## begin Input material
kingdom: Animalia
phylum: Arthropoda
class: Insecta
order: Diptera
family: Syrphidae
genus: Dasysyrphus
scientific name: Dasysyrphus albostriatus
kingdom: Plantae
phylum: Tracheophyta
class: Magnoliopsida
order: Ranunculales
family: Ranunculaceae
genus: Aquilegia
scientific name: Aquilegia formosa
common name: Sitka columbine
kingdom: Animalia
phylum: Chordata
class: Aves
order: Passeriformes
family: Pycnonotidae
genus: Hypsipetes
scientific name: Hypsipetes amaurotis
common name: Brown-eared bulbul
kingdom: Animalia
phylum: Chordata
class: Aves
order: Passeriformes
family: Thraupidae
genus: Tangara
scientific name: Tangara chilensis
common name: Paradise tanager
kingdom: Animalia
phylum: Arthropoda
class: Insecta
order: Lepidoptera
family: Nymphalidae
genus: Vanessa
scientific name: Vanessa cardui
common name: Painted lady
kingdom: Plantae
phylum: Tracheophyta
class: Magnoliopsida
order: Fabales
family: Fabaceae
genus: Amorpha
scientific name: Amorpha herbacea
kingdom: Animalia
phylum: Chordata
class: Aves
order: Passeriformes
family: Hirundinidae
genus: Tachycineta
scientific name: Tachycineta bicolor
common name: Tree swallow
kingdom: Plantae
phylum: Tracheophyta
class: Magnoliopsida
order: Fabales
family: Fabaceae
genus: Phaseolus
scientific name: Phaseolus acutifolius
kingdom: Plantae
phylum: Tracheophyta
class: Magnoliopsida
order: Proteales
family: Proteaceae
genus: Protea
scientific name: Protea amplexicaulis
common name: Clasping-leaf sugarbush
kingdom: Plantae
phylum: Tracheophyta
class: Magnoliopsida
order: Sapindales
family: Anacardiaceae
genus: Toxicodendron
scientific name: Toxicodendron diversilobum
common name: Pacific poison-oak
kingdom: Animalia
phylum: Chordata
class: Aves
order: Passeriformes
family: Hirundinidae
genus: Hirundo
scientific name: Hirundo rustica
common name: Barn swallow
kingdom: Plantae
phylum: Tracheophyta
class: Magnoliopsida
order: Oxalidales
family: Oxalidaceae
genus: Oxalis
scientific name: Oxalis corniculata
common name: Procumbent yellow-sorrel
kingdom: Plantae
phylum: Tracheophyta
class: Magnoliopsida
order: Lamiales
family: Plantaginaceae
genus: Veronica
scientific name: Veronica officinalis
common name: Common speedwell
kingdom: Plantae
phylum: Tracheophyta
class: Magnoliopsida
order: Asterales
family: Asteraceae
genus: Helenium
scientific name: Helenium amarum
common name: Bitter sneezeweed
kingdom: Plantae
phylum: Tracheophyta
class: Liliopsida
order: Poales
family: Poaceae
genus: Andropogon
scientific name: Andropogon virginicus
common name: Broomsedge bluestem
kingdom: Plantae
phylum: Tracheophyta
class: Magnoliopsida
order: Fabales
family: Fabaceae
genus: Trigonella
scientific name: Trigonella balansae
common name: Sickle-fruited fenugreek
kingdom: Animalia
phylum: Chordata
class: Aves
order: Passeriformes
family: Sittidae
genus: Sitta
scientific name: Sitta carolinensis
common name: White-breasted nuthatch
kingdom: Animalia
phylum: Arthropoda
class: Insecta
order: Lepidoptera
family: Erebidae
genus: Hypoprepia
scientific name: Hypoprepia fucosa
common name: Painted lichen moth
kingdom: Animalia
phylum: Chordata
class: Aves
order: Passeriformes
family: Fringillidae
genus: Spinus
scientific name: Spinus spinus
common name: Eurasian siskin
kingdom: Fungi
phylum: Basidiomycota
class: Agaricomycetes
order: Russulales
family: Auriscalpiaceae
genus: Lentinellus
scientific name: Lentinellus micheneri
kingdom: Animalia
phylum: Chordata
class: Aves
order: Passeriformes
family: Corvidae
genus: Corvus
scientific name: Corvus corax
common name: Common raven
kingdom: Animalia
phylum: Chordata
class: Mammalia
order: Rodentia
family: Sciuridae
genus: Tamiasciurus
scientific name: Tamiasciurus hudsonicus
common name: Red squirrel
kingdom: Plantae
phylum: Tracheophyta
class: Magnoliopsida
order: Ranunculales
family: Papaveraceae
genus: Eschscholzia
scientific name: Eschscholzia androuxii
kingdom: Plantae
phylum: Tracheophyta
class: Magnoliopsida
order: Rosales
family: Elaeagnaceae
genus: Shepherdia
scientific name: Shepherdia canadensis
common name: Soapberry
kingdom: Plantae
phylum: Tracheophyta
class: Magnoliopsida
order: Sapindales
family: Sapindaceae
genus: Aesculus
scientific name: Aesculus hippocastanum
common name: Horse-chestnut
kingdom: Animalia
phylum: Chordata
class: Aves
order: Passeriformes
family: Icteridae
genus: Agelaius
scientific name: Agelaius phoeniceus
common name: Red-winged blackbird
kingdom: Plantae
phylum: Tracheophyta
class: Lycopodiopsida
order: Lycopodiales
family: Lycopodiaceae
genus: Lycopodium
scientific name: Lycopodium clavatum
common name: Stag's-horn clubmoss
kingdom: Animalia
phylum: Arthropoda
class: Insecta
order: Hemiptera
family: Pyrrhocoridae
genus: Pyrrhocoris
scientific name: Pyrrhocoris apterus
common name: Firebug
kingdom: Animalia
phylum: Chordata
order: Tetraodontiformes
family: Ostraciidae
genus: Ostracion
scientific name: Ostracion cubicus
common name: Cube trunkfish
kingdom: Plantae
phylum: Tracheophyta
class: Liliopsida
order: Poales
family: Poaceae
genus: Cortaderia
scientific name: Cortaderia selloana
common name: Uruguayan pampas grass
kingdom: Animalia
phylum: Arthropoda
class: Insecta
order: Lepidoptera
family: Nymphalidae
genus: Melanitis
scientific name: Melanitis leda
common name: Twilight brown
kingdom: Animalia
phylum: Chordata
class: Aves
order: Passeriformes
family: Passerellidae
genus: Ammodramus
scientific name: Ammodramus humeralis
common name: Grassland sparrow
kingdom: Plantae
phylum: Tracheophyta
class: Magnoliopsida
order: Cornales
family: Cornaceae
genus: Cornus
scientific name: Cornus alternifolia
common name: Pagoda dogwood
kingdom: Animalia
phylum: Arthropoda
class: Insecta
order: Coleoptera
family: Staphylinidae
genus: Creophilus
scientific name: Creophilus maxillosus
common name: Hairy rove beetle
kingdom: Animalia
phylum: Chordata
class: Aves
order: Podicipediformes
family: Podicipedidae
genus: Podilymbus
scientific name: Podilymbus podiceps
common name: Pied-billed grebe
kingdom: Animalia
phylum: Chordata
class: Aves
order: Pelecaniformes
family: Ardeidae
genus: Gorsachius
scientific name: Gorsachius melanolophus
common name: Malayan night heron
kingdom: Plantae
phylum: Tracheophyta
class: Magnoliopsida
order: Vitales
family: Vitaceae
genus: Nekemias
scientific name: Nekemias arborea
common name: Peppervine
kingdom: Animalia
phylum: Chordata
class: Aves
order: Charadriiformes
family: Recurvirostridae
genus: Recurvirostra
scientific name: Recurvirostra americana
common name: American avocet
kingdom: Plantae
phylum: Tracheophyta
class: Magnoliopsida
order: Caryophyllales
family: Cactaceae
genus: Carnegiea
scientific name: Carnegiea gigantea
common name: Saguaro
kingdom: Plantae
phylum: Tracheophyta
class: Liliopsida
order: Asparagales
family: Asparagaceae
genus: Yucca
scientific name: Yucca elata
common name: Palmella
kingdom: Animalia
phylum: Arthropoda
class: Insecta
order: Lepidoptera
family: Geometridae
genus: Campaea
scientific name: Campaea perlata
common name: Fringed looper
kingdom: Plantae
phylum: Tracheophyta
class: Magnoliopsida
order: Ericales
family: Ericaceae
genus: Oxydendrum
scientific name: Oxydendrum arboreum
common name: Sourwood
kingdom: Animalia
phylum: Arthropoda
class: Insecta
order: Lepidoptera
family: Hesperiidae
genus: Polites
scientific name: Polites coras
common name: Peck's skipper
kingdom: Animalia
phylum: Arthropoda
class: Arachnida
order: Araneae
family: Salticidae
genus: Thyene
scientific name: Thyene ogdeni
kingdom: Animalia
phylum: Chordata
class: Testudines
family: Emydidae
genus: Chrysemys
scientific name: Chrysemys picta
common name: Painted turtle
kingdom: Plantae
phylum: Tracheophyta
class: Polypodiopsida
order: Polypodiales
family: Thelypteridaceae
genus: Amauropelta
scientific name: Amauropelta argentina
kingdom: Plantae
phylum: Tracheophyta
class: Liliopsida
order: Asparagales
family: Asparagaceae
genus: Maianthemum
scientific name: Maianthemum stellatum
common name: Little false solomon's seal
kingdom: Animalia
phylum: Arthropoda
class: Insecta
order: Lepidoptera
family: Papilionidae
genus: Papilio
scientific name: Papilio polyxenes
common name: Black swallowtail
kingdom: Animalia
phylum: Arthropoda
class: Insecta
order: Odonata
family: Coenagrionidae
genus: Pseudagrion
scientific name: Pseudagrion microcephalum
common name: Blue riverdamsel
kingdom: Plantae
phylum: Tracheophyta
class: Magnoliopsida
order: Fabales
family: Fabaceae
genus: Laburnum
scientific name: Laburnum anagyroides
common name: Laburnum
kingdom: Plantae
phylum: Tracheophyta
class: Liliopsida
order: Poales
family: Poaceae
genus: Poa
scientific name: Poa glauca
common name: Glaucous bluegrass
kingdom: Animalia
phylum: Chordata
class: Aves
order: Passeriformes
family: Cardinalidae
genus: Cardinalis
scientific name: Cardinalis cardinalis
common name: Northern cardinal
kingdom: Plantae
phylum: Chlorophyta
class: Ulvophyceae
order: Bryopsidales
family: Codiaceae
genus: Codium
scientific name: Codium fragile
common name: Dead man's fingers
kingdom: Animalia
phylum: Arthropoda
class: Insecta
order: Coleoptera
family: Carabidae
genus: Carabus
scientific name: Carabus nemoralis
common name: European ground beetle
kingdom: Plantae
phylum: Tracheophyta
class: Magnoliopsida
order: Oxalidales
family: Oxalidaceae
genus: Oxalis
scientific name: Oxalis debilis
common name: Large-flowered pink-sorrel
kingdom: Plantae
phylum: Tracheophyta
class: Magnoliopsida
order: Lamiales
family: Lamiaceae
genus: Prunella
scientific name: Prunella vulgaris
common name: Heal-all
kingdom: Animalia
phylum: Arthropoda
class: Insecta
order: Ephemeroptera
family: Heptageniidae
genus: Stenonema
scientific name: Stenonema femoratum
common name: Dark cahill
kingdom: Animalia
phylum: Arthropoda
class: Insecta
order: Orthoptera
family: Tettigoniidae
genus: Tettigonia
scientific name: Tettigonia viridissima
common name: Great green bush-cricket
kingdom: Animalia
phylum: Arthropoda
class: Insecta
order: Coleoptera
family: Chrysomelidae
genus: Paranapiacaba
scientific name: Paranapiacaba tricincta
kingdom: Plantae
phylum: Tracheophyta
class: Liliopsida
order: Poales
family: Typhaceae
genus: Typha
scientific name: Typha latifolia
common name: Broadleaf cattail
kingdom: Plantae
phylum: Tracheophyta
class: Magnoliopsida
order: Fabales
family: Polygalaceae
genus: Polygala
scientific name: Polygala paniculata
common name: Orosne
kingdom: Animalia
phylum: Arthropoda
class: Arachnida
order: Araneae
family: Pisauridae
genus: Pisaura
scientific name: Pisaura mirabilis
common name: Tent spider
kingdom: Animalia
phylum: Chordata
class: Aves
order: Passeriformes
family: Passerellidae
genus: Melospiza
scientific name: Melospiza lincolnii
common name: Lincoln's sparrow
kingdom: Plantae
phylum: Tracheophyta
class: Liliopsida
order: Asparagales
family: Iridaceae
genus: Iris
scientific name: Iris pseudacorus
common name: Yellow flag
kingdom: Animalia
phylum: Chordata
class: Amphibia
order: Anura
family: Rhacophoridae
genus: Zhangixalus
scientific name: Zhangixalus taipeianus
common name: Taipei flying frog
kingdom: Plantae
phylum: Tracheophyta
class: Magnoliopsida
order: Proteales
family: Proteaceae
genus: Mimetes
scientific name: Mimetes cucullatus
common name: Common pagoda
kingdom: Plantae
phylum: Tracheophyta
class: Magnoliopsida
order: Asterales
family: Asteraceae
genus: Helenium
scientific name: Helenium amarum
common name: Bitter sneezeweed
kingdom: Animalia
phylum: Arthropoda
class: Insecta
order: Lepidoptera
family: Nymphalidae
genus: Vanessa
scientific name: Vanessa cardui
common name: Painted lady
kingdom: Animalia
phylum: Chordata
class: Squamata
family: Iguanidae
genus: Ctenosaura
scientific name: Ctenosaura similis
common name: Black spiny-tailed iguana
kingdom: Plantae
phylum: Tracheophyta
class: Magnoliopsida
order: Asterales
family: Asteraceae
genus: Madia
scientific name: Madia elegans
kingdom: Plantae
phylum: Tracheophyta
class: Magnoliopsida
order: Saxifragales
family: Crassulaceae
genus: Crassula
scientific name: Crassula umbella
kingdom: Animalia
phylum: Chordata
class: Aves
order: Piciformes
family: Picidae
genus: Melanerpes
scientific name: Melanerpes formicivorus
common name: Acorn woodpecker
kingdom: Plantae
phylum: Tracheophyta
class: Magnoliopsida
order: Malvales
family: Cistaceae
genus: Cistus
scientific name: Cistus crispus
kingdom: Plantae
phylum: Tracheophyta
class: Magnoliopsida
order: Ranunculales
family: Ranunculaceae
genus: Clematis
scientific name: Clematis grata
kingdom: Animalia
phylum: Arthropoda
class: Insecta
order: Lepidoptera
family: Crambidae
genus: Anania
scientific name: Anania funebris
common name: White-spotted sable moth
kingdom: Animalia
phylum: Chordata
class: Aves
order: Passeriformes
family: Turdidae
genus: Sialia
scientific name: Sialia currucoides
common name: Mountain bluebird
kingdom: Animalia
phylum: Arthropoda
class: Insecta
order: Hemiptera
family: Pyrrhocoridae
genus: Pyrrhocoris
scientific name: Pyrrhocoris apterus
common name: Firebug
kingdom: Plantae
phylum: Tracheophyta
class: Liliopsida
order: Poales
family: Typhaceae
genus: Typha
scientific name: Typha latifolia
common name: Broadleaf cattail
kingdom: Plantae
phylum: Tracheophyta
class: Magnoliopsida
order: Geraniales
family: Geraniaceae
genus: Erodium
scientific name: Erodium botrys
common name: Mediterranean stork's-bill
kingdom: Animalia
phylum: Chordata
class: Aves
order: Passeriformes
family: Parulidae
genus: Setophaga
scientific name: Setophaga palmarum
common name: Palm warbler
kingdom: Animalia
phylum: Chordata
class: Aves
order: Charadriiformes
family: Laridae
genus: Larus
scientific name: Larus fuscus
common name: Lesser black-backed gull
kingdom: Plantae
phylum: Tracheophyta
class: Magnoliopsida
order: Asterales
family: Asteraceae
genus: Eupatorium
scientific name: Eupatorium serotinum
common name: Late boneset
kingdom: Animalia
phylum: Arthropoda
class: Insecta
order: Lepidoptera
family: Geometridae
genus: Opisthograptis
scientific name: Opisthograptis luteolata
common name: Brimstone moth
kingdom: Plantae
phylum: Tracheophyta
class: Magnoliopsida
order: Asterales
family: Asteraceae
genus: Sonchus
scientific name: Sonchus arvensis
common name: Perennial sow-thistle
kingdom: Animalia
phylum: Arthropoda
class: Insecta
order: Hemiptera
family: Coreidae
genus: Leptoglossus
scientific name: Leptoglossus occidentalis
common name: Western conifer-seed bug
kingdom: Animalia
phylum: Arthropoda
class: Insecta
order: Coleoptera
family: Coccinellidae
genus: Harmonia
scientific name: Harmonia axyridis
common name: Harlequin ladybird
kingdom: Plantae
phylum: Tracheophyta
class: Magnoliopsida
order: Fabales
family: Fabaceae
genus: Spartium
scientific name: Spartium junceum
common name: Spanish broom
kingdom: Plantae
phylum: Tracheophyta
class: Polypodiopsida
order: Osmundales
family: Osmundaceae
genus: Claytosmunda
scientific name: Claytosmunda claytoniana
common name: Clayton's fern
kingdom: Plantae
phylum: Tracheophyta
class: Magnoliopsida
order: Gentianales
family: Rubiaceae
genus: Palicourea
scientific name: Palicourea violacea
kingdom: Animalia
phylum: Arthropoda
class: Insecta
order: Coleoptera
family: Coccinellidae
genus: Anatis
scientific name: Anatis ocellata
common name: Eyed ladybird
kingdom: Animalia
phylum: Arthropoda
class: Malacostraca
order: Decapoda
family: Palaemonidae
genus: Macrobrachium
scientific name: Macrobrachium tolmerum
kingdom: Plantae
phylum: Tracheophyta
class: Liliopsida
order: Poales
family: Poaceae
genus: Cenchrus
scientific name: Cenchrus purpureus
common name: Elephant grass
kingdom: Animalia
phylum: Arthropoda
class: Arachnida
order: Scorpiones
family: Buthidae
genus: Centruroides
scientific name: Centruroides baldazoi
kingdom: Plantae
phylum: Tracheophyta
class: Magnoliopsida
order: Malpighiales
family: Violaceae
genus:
## end Input material
### Work instructions
Rewrite the records from the line with "family: Lycopodiaceae" to the line with "genus: Gorsachius" as a Markdown table with the columns n and Line. Give each line its own numbered row and skip any blank lines.

### Expected output
| n | Line |
|---|---|
| 1 | family: Lycopodiaceae |
| 2 | genus: Lycopodium |
| 3 | scientific name: Lycopodium clavatum |
| 4 | common name: Stag's-horn clubmoss |
| 5 | kingdom: Animalia |
| 6 | phylum: Arthropoda |
| 7 | class: Insecta |
| 8 | order: Hemiptera |
| 9 | family: Pyrrhocoridae |
| 10 | genus: Pyrrhocoris |
| 11 | scientific name: Pyrrhocoris apterus |
| 12 | common name: Firebug |
| 13 | kingdom: Animalia |
| 14 | phylum: Chordata |
| 15 | order: Tetraodontiformes |
| 16 | family: Ostraciidae |
| 17 | genus: Ostracion |
| 18 | scientific name: Ostracion cubicus |
| 19 | common name: Cube trunkfish |
| 20 | kingdom: Plantae |
| 21 | phylum: Tracheophyta |
| 22 | class: Liliopsida |
| 23 | order: Poales |
| 24 | family: Poaceae |
| 25 | genus: Cortaderia |
| 26 | scientific name: Cortaderia selloana |
| 27 | common name: Uruguayan pampas grass |
| 28 | kingdom: Animalia |
| 29 | phylum: Arthropoda |
| 30 | class: Insecta |
| 31 | order: Lepidoptera |
| 32 | family: Nymphalidae |
| 33 | genus: Melanitis |
| 34 | scientific name: Melanitis leda |
| 35 | common name: Twilight brown |
| 36 | kingdom: Animalia |
| 37 | phylum: Chordata |
| 38 | class: Aves |
| 39 | order: Passeriformes |
| 40 | family: Passerellidae |
| 41 | genus: Ammodramus |
| 42 | scientific name: Ammodramus humeralis |
| 43 | common name: Grassland sparrow |
| 44 | kingdom: Plantae |
| 45 | phylum: Tracheophyta |
| 46 | class: Magnoliopsida |
| 47 | order: Cornales |
| 48 | family: Cornaceae |
| 49 | genus: Cornus |
| 50 | scientific name: Cornus alternifolia |
| 51 | common name: Pagoda dogwood |
| 52 | kingdom: Animalia |
| 53 | phylum: Arthropoda |
| 54 | class: Insecta |
| 55 | order: Coleoptera |
| 56 | family: Staphylinidae |
| 57 | genus: Creophilus |
| 58 | scientific name: Creophilus maxillosus |
| 59 | common name: Hairy rove beetle |
| 60 | kingdom: Animalia |
| 61 | phylum: Chordata |
| 62 | class: Aves |
| 63 | order: Podicipediformes |
| 64 | family: Podicipedidae |
| 65 | genus: Podilymbus |
| 66 | scientific name: Podilymbus podiceps |
| 67 | common name: Pied-billed grebe |
| 68 | kingdom: Animalia |
| 69 | phylum: Chordata |
| 70 | class: Aves |
| 71 | order: Pelecaniformes |
| 72 | family: Ardeidae |
| 73 | genus: Gorsachius |